Le 6 novembre 2018, le Conseil d'Etat a approuvé le projet définitif du PF17 au niveau cantonal. Point central de cette réforme, le Conseil d'Etat veut abaisser progressivement le taux d'impôt sur le bénéfice sur une période de cinq ans. À partir de 2025, le taux d'impôt sur le bénéfice effectif pour les entreprises sera de 13,45 %. L'impôt sur le capital sera fixé à partir de 2020 pour toutes les entreprises à 1,6 ‰. Plus d'infos

 

Berne

Le 25 novembre 2018, les électeurs bernois ont rejeté la révision de la loi fiscale 2019 avec 53,6 % des voix.
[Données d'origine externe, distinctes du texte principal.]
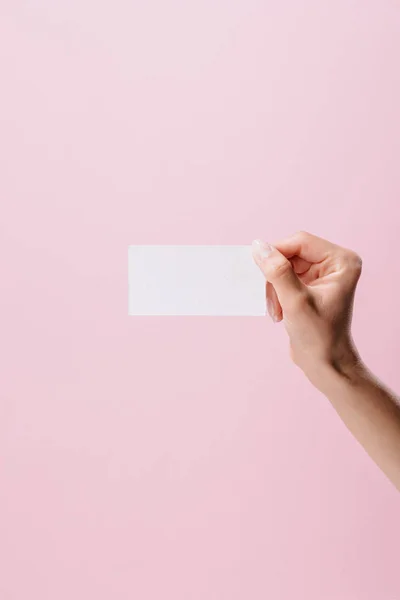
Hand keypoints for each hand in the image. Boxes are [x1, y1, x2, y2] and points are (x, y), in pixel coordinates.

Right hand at [252, 232, 362, 386]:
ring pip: (284, 265)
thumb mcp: (295, 301)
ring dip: (274, 286)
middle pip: (291, 253)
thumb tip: (258, 246)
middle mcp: (335, 263)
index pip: (300, 242)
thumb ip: (277, 271)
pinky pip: (284, 276)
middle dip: (276, 275)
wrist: (325, 363)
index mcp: (341, 261)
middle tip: (272, 300)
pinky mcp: (310, 284)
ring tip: (277, 310)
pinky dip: (276, 292)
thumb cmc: (319, 336)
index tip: (258, 270)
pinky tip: (280, 311)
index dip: (276, 253)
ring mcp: (322, 273)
La charge de l'impôt sur le bénéfice ne peut ainsi pas être abaissée comme prévu dans la «Stratégie fiscale 2019 – 2022» et reste au niveau actuel de 21,64 %.   

 

Argovie

Les contribuables mauvais payeurs dans le canton d'Argovie devront passer à la caisse à partir de 2019. Les frais de rappel pour les déclarations d'impôts non remises dans les délais et les factures non payées à temps seront encaissés. Cela implique des recettes supplémentaires de 8,4 millions de francs. Plus d'infos

 

Lucerne  

Comme la contribution de prise en charge fait partie intégrante de la contribution d'entretien pour les enfants, les règles en vigueur doivent être appliquées pour l'imposition et la déductibilité. Les contributions périodiques fixées / approuvées par l'autorité de protection de l'enfant et de l'adulte (APEA) ou le juge civil, ou dues selon une convention d'entretien conformément à l'article 298a du CC, doivent être déclarées par le parent qui les reçoit et sont déductibles pour celui qui les verse (jusqu'à au maximum la fin de la période fiscale, avant que l'enfant n'atteigne sa majorité). La déduction de la contribution qui dépasse le minimum vital de la personne en charge, moins son propre revenu, est exclue.